Stored entries:
== Segment start ==

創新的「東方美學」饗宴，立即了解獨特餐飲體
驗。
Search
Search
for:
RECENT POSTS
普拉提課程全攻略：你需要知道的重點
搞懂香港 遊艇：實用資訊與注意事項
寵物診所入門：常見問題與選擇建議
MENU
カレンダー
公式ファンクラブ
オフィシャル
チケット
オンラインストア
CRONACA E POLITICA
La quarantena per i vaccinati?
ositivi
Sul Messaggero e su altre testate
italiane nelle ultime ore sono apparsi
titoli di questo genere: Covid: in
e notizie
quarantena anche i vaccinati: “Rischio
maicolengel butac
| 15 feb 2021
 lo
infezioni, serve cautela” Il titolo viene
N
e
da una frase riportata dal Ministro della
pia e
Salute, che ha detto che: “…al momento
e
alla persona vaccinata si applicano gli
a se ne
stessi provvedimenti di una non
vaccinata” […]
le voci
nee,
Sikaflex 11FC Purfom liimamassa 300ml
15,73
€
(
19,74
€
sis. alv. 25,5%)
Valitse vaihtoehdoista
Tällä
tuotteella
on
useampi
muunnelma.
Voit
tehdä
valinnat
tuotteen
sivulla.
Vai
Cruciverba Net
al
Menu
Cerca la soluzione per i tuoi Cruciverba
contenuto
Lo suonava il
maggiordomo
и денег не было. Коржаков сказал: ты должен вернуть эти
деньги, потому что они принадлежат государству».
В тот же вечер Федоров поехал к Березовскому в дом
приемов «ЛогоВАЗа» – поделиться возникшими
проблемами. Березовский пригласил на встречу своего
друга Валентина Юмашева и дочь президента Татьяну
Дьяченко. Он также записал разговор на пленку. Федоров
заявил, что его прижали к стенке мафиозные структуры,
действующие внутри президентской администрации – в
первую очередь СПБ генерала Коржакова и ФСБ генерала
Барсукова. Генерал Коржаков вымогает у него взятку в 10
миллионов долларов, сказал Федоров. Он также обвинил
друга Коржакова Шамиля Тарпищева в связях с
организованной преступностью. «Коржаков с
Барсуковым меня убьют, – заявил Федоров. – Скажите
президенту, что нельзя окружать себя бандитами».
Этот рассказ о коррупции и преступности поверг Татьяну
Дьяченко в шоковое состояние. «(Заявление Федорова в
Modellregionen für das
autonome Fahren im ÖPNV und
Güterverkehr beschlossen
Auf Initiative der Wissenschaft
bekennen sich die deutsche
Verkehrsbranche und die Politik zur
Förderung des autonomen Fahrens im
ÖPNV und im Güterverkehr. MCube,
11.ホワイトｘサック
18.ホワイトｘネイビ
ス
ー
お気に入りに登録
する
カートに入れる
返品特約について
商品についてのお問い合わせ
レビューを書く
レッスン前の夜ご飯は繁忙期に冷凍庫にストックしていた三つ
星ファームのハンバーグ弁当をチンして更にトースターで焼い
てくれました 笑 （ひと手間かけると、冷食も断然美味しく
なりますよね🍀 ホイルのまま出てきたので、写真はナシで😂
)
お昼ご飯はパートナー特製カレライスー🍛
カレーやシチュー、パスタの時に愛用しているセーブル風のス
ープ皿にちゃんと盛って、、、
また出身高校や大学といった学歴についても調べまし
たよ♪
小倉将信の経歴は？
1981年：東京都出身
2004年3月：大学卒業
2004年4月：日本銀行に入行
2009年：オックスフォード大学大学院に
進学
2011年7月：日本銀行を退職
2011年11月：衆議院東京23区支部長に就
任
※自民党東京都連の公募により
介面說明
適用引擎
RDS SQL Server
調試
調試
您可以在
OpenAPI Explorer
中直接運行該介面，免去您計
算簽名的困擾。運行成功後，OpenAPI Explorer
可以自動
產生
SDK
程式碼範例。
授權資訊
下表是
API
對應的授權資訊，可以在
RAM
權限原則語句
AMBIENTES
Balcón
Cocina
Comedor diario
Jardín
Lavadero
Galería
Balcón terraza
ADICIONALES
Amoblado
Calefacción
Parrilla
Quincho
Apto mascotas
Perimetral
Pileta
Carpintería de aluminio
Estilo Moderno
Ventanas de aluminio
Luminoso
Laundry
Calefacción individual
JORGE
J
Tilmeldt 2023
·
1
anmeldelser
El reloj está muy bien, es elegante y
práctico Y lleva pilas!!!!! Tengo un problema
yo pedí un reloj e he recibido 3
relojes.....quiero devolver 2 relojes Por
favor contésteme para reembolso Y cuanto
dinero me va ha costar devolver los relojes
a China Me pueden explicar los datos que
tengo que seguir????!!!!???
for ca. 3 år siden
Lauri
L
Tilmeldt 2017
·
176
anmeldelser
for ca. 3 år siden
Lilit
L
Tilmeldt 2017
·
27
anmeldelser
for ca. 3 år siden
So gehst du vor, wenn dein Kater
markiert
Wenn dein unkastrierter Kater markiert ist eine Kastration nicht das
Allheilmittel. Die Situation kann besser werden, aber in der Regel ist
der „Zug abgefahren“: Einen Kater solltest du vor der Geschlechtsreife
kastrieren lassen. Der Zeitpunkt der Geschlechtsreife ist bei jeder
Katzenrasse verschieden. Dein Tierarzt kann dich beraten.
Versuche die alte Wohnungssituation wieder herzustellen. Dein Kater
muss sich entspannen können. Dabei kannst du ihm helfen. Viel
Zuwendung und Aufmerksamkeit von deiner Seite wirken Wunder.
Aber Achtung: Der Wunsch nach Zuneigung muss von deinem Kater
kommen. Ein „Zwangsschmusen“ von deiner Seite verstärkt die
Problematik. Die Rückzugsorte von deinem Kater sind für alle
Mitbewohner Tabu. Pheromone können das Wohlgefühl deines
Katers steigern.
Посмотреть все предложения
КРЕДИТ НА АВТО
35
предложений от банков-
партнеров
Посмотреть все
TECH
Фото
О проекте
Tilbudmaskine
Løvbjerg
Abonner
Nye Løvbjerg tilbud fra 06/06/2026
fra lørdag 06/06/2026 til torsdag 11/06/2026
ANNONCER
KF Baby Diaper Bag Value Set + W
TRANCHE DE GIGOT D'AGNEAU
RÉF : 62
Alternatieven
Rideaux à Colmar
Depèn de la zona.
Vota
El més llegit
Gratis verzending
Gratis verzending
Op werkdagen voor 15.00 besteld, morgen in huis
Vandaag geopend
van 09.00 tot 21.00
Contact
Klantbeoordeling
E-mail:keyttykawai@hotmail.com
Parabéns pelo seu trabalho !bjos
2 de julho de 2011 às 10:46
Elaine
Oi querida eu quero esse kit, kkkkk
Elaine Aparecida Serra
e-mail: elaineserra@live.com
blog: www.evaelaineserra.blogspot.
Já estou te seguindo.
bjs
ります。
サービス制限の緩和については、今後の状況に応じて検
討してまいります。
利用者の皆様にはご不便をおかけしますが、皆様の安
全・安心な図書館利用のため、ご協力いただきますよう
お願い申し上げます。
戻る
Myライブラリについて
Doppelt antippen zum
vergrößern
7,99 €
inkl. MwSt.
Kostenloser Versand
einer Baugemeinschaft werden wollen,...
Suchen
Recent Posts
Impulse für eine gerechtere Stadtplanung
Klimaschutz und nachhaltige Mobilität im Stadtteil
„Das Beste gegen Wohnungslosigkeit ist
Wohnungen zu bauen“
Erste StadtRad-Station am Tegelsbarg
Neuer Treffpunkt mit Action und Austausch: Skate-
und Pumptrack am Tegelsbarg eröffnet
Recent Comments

== Segment end ==

YOUR TASK -> The answer must consist of every line from the data that holds the string "Посмотреть".

REPLY ->
Посмотреть все предложения
Посмотреть все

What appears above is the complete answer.